Dr Shah has invested a substantial amount—he won’t say how much—in stocks, but avoided mutual funds.
According to V.K. Sharma, director at brokerage Anagram Securities Ltd, that’s because Gujaratis believe they understand the market. They do, he says, because “past record proves this.”
“If others (people from other states) are successful in academics and professional field, Gujaratis are successful investors,” says Rajul Desai, a retail investor, who relies solely on earnings from stock markets for a living.
In the past year, the number of demat accounts opened by investors in Gujarat rose by almost one-fourth. The total number of such accounts, a must for trading in shares, now stands at around 1.63 million. This number is around 15% of the total 11.5 million demat accounts in the country. Maharashtra has the highest number of demat account holders.
Investors such as Dr Shah and Desai present a challenge to mutual fund companies. “It’s difficult to convince a Gujarati retail investor as they have been investing in the markets even before mutual fund industry came to existence in India,” says Nilesh Shah, chief investment officer of PruICICI Mutual Fund.
In the genes: A view of Ahmedabad, Gujarat’s financial hub. Despite a marked preference among its people for direct investments in equity, assets under management in the state are on the rise.
According to Suresh Rajgopal, national head, retail and banking sales, ING Investment Management (India) Pvt. Ltd, fund managers try hard to explain to Gujarati investors that they should consider investing in less risky financial instruments. He says that despite this, their success ratio is much less in Gujarat than in other states. The only thing Gujarati investors want to know about mutual funds, he adds, is how much they return when compared with direct investments in equity.
And PruICICI’s Shah says Gujarati investors are more risk-friendly and take the trouble to understand the market. “If you are investing a good amount and taking all the trouble of monitoring it, you’re bound to outperform the mutual fund manager.”
The soaring Sensex, the Bombay Stock Exchange’s benchmark index, has whetted Gujarati investors’ appetite for more profits on the bourses. According to Akhilesh Singh, head of wealth management, Emkay Share and Stock Brokers Ltd, this has further added to their resolve to invest directly in equities.
“The Gujarati investor believes in excitement and a volatile market always attracts him,” he says.

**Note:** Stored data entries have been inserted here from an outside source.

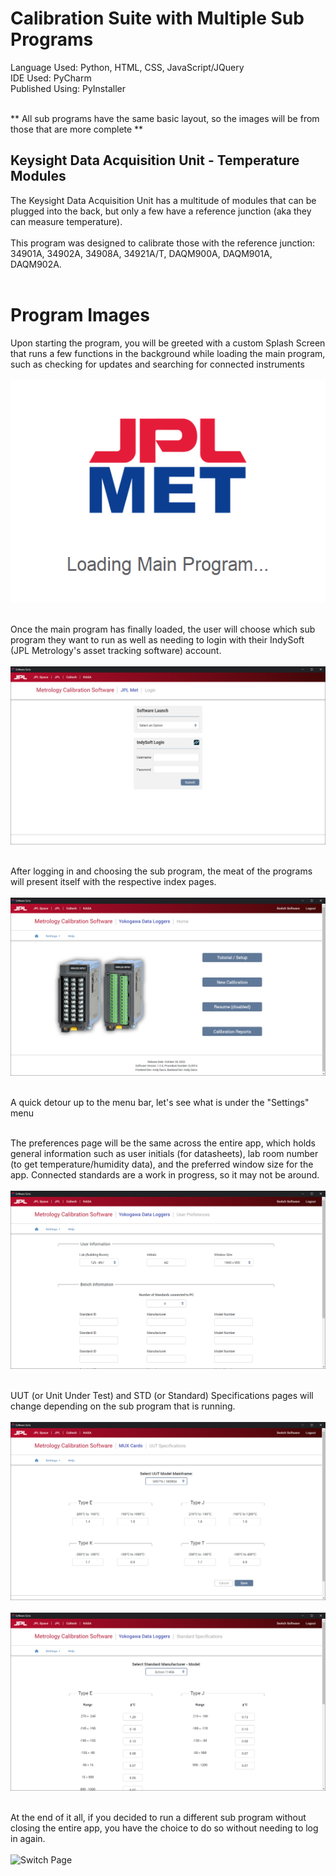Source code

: # Calibration Suite with Multiple Sub Programs

Language Used:  Python, HTML, CSS, JavaScript/JQuery <br>
IDE Used:  PyCharm <br>
Published Using:  PyInstaller <br><br>

\*\* All sub programs have the same basic layout, so the images will be from those that are more complete \*\*

## Keysight Data Acquisition Unit - Temperature Modules

The Keysight Data Acquisition Unit has a multitude of modules that can be plugged into the back, but only a few have a reference junction (aka they can measure temperature). <br><br>
This program was designed to calibrate those with the reference junction: 34901A, 34902A, 34908A, 34921A/T, DAQM900A, DAQM901A, DAQM902A. <br><br>

# Program Images

Upon starting the program, you will be greeted with a custom Splash Screen that runs a few functions in the background while loading the main program, such as checking for updates and searching for connected instruments <br><br> 
![Splash Screen](imgs/loading.PNG)
<br><br>

Once the main program has finally loaded, the user will choose which sub program they want to run as well as needing to login with their IndySoft (JPL Metrology's asset tracking software) account. <br><br>
![Login Page](imgs/login.PNG)
<br><br>

After logging in and choosing the sub program, the meat of the programs will present itself with the respective index pages. <br><br>
![Index Page](imgs/index.PNG)
<br><br>

A quick detour up to the menu bar, let's see what is under the "Settings" menu<br><br>

The preferences page will be the same across the entire app, which holds general information such as user initials (for datasheets), lab room number (to get temperature/humidity data), and the preferred window size for the app.  Connected standards are a work in progress, so it may not be around. <br><br>
![Preferences Page](imgs/preferences.PNG)
<br><br>

UUT (or Unit Under Test) and STD (or Standard) Specifications pages will change depending on the sub program that is running. <br><br>
![UUT Page](imgs/uut_specs_daq.PNG)
<br><br>
![Standards Page](imgs/std_specs.PNG)
<br><br>

At the end of it all, if you decided to run a different sub program without closing the entire app, you have the choice to do so without needing to log in again. <br><br>
![Switch Page](imgs/switch.PNG)
<br><br>
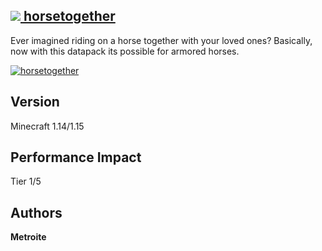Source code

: ## [<img src="https://i.imgur.com/BjfNPDg.gif"> horsetogether](https://download.metroite.de/#/home?url=https://github.com/Metroite/datapacks/tree/1.14/horsetogether&rootDirectory=false)

Ever imagined riding on a horse together with your loved ones? Basically, now with this datapack its possible for armored horses.

<a href="https://download.metroite.de/#/home?url=https://github.com/Metroite/datapacks/tree/1.14/horsetogether&rootDirectory=false" rel="Me and the boys on Old Town Road">![horsetogether](horsetogether.png?raw=true "Me and the boys on Old Town Road")</a>

## Version

Minecraft 1.14/1.15

## Performance Impact

Tier 1/5

## Authors

**Metroite**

That interest extends to initial public offerings, too. Since January, 85 initial public offerings (IPOs) have hit the market and raised Rs39,953 crore. Almost 60% of the applications received for IPOs come from Gujarat and Maharashtra, with the former cornering a lion’s share, says Singh. He puts the number at 40%.
Gujarat, especially cities such as Rajkot, are also the hub for grey market trading in IPOs. A.P. Kurian, chairman of Association of Mutual Fund Industry, an industry body, says despite all this, Gujarat remains a key market for mutual funds.
“The Gujaratis are relatively more knowledgeable and smarter investors. They always want to be doubly sure about their money. But the mutual fund industry, too, is slowly gaining ground and assets under management from Gujarat are on the rise,” he adds.
PruICICI’s Shah agrees. According to him, investors in the state “are beginning to realize that if you are playing with Rs10 crore or Rs20 crore in the market, it is best to take help of a professional.”
Rakesh Lahoti, a chartered accountant in Ahmedabad, is also beginning to see a change. Some of his wealthy clients, he says, could keep aside some of their money for investing in mutual funds.